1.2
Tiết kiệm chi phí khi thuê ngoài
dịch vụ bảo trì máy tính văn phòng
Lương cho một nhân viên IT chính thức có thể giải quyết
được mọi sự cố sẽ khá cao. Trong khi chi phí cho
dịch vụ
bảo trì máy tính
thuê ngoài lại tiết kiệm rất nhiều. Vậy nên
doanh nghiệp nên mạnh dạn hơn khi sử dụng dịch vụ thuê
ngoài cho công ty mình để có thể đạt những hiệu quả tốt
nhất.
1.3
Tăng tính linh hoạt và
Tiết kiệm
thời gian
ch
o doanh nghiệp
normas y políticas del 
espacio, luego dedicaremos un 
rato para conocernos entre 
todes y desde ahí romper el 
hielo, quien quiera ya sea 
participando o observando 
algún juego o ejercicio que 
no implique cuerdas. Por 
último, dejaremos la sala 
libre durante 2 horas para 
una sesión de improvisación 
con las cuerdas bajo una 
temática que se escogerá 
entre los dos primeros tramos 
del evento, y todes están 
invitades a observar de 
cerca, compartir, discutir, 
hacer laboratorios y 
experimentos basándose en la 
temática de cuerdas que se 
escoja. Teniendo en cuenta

━━━━━━

▶ What is being asked
The required output is the whole listing, printed again exactly.

▶ Solution for this problem
1.2
Tiết kiệm chi phí khi thuê ngoài
dịch vụ bảo trì máy tính văn phòng
Lương cho một nhân viên IT chính thức có thể giải quyết
được mọi sự cố sẽ khá cao. Trong khi chi phí cho
dịch vụ
bảo trì máy tính
thuê ngoài lại tiết kiệm rất nhiều. Vậy nên
doanh nghiệp nên mạnh dạn hơn khi sử dụng dịch vụ thuê
ngoài cho công ty mình để có thể đạt những hiệu quả tốt
nhất.
1.3
Tăng tính linh hoạt và
Tiết kiệm
thời gian
ch
o doanh nghiệp
normas y políticas del 
espacio, luego dedicaremos un 
rato para conocernos entre 
todes y desde ahí romper el 
hielo, quien quiera ya sea 
participando o observando 
algún juego o ejercicio que 
no implique cuerdas. Por 
último, dejaremos la sala 
libre durante 2 horas para 
una sesión de improvisación 
con las cuerdas bajo una 
temática que se escogerá 
entre los dos primeros tramos 
del evento, y todes están 
invitades a observar de 
cerca, compartir, discutir, 
hacer laboratorios y 
experimentos basándose en la 
temática de cuerdas que se 
escoja. Teniendo en cuenta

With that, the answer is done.